On the capacity side, it added that space is available, despite schedule reliability continuing to be affected by a large number of blank sailings, vessel sliding, and port omissions.
No pre-Golden week shipping rush
"Demand remains sluggish with no pre-Golden Week cargo rush," Flexport said in its freight market update on September 27.
"Serious port congestion in Europe, particularly Hamburg and Rotterdam, is causing further delays and late return of vessels to Asia," it added.
For Asia-North America, the freight forwarder said rates remain soft on most origin-destination combinations.
"Soft pre-Golden Week demand indicates a lack of traditional peak season —expect capacity reductions to follow," Flexport said.
For the US, it added that floating market rates leading into Golden Week continue to "trend downwards" — despite upcoming blanked capacity —prompting speculation about how rates might develop in the second half of October.
It added that port and inland conditions are stable as transit times continue to see improvements.
For Canada, Flexport said market and rate conditions mirror the US on Transpacific Eastbound (TPEB), although substantial delays persist for vessels berthing at Vancouver and Prince Rupert, although both are seeing incremental improvements.
For Europe-North America, the freight forwarder said capacity is expected to outstrip demand in the fourth quarter of 2022, as carriers are likely to introduce more tonnage in the Transatlantic Westbound (TAWB) trade in view of attractive Dollar/nautical mile revenues.
Flexport said this capacity increase is likely to put downward pressure on freight rates in the upcoming weeks.
"For the first time in months, we are seeing signs of rates dropping slightly, just not at the same pace as other trades. Most Q4 FAK is an extension of Q3 rates," the report added, noting that space is still very tight on the US East Coast (USEC) with some space open for direct routing to the US West Coast (USWC).

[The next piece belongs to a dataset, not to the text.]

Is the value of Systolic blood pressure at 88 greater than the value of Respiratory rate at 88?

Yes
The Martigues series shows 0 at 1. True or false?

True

Air cargo demand also weak ahead of Golden week
Meanwhile, in terms of air freight, Flexport said in North China — which includes Shanghai — demand is weak prior to the Golden Week holiday and TPEB rates increased slightly from last week while Far East Westbound (FEWB) rates remain the same.

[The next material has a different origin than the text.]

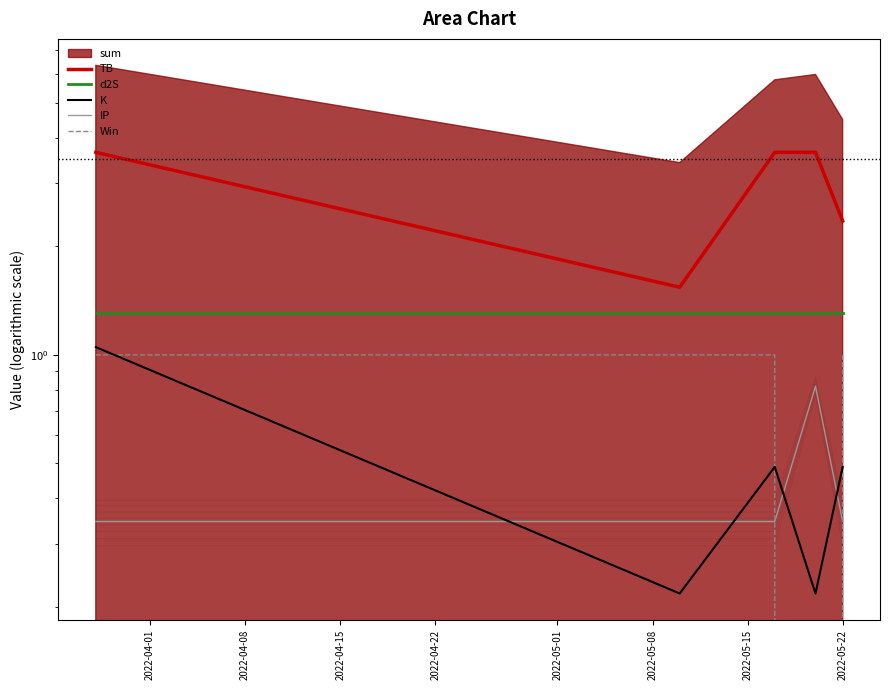

True or false: TB and d2S cross at least once.

False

For South China — Shenzhen, Guangzhou, Dongguan, and Hong Kong — Flexport said rates continue to drop in response to low market demand.
For Europe, the freight forwarder said demand remains low and capacity available in the market continues to exceed current demand levels.
"Over the coming months, expect capacity to drop and rates to rise as passenger flight frequency decreases," Flexport said.
For the Americas, it noted that export demand remains steady from all markets.
"Demand to Hong Kong has seen a large increase," the forwarder said. It added that US airports are running at a normal pace.
"Capacity is opening up further, especially into Europe, where most carriers have increased the number of passenger flights for their summer schedules."